The G20 and Financial Reform
The Guardian yesterday posted my thoughts on the G20 discussions on the need for financial oversight reform. G20 leaders are looking at reining in the outlandish pay packages that rewarded banker for taking on excessive risk. But the most important task facing regulators is getting on top of the burgeoning trade in derivatives:
But it's the large, unregulated systemic risks that keep regulators up at night. Consider the case of AIG. As last year's financial contagion metastasised, US regulators found they had little legal leverage until the insurance giant was bailed out with $85bn in return for an 80% stake in the company. Insurance companies are regulated by the 50 states, a balkanised system that is unlikely to change.Other reforms would be useful; getting oversight of unregulated derivatives is essential.

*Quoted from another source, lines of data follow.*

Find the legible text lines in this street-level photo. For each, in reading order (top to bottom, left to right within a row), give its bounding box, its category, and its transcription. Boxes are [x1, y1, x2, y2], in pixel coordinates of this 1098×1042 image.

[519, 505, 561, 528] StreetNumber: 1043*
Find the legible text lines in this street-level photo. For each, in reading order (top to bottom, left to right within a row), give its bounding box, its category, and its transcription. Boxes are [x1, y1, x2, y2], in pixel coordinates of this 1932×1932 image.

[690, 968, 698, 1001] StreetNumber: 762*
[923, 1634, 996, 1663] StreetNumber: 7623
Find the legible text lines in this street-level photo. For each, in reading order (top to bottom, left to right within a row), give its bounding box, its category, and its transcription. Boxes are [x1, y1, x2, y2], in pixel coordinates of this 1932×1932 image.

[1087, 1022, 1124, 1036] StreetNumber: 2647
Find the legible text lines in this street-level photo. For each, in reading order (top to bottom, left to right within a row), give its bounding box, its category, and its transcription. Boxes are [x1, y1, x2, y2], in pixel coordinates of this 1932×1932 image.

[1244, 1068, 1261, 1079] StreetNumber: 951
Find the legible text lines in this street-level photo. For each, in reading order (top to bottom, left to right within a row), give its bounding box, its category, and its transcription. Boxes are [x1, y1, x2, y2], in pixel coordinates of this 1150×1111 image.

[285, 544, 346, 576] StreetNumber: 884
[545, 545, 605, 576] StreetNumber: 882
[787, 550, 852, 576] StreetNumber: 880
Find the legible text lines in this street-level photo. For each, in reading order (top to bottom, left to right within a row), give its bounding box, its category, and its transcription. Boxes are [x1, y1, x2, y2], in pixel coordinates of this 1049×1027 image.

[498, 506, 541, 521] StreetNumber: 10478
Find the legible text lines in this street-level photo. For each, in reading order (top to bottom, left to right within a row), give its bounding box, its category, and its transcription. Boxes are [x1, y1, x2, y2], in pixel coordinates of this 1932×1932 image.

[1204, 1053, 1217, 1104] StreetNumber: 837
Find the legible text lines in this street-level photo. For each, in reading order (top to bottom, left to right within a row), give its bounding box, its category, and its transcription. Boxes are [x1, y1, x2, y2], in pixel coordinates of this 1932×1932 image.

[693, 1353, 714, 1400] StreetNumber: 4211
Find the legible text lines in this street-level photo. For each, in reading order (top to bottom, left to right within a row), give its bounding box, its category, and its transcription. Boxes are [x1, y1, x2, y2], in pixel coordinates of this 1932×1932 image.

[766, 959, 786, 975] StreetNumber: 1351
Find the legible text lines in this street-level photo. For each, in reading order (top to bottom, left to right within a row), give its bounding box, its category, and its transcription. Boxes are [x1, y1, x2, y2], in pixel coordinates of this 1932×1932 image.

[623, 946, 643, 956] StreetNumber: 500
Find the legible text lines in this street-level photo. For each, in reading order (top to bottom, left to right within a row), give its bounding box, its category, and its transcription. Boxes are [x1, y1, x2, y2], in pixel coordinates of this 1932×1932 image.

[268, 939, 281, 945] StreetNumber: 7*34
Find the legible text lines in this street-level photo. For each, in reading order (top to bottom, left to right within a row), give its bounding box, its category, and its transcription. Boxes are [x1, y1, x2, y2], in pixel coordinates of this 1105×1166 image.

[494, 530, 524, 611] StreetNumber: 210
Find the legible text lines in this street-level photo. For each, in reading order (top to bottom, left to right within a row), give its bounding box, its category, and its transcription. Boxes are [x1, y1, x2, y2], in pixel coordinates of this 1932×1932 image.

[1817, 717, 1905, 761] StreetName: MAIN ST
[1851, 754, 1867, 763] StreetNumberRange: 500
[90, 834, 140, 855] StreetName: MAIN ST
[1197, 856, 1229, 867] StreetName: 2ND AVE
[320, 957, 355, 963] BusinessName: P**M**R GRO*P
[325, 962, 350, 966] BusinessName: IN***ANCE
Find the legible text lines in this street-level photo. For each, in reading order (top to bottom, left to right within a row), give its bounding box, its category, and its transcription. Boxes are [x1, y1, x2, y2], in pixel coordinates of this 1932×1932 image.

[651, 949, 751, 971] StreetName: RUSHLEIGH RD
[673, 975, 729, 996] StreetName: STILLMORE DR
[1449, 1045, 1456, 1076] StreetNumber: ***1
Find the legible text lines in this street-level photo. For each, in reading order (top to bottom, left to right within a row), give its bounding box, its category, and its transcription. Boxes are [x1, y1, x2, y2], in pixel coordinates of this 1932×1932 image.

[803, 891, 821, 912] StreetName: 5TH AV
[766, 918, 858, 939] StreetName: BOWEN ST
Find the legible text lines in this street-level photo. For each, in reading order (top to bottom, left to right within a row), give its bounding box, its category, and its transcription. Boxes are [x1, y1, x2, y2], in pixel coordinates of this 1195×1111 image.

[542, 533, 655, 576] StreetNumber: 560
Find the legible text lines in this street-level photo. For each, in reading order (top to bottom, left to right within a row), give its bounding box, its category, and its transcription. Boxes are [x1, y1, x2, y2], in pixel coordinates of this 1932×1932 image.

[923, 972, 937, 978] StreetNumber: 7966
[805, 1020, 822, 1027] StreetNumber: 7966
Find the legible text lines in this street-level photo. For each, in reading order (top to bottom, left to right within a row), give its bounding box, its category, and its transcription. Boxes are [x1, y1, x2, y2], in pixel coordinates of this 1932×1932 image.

But it wasn't AIG's traditional insurance lines that got the giant in trouble. Even though AIG's financial products group had its tentacles in nearly every global financial institution, the only federal regulatory agency that had any jurisdiction over the company was the office of thrift supervision. The OTS is a small agency that oversees savings and loans, like the one portrayed in the classic Jimmy Stewart film It's a Wonderful Life. There was no agency that had regulatory oversight on AIG's billions in credit default swaps, for which the firm had not set aside any reserves.